**Task directions**
An exact copy is needed of the lines from the one that contains "left front paw: (77, 226)" through the final line of the data below, with pictures left out.

[Data excerpts]
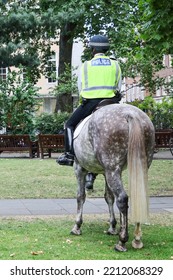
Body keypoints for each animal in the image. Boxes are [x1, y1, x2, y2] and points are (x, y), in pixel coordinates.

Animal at [71, 103, 155, 252]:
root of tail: (130, 113)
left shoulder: (80, 169)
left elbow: (80, 196)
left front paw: (77, 226)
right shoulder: (106, 172)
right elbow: (109, 197)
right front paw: (112, 226)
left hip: (112, 169)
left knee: (122, 198)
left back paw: (122, 241)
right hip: (138, 167)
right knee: (138, 196)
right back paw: (137, 238)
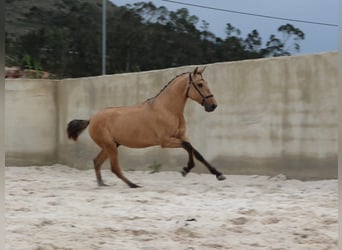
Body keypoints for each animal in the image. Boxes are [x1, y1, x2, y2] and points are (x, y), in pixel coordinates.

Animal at [68, 66, 226, 188]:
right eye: (200, 84)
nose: (213, 105)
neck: (167, 109)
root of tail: (91, 119)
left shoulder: (181, 136)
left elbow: (196, 152)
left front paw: (219, 174)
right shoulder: (166, 141)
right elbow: (187, 147)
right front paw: (186, 169)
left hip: (111, 145)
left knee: (97, 161)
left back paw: (102, 183)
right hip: (110, 146)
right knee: (114, 168)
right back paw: (133, 185)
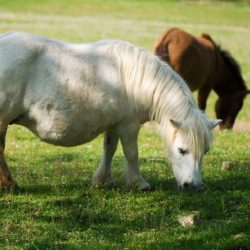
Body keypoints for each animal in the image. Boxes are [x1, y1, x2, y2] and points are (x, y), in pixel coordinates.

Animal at [0, 32, 221, 190]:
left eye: (205, 151)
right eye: (182, 150)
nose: (195, 186)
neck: (134, 81)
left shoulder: (114, 124)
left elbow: (109, 149)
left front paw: (103, 180)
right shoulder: (129, 125)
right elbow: (131, 154)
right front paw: (139, 183)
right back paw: (9, 184)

**Exercise output**
left front paw: (77, 226)
right shoulder: (106, 172)
right elbow: (109, 197)
right front paw: (112, 226)
left hip: (112, 169)
left knee: (122, 198)
left back paw: (122, 241)
right hip: (138, 167)
right knee: (138, 196)
right back paw: (137, 238)
Body keypoints for each animal in the image. Boxes are [x1, y1, x2, y2] and points are (x, y), in pixel coordinates.

Animal at [68, 66, 226, 188]:
right eye: (200, 84)
nose: (213, 105)
neck: (167, 109)
root of tail: (91, 119)
left shoulder: (181, 136)
left elbow: (196, 152)
left front paw: (219, 174)
right shoulder: (166, 141)
right elbow: (187, 147)
right front paw: (186, 169)
left hip: (111, 145)
left knee: (97, 161)
left back paw: (102, 183)
right hip: (110, 146)
right knee: (114, 168)
right back paw: (133, 185)
Body keypoints for each animal in the image. Boxes are [x1, y1, x2, y2] and points are (x, y), in pixel coordinates.

Animal at [0, 32, 221, 190]:
left eye: (205, 151)
right eye: (182, 150)
nose: (195, 186)
neck: (134, 81)
left shoulder: (114, 124)
left elbow: (109, 149)
left front paw: (103, 180)
right shoulder: (129, 125)
right elbow: (131, 154)
right front paw: (139, 183)
right back paw: (9, 184)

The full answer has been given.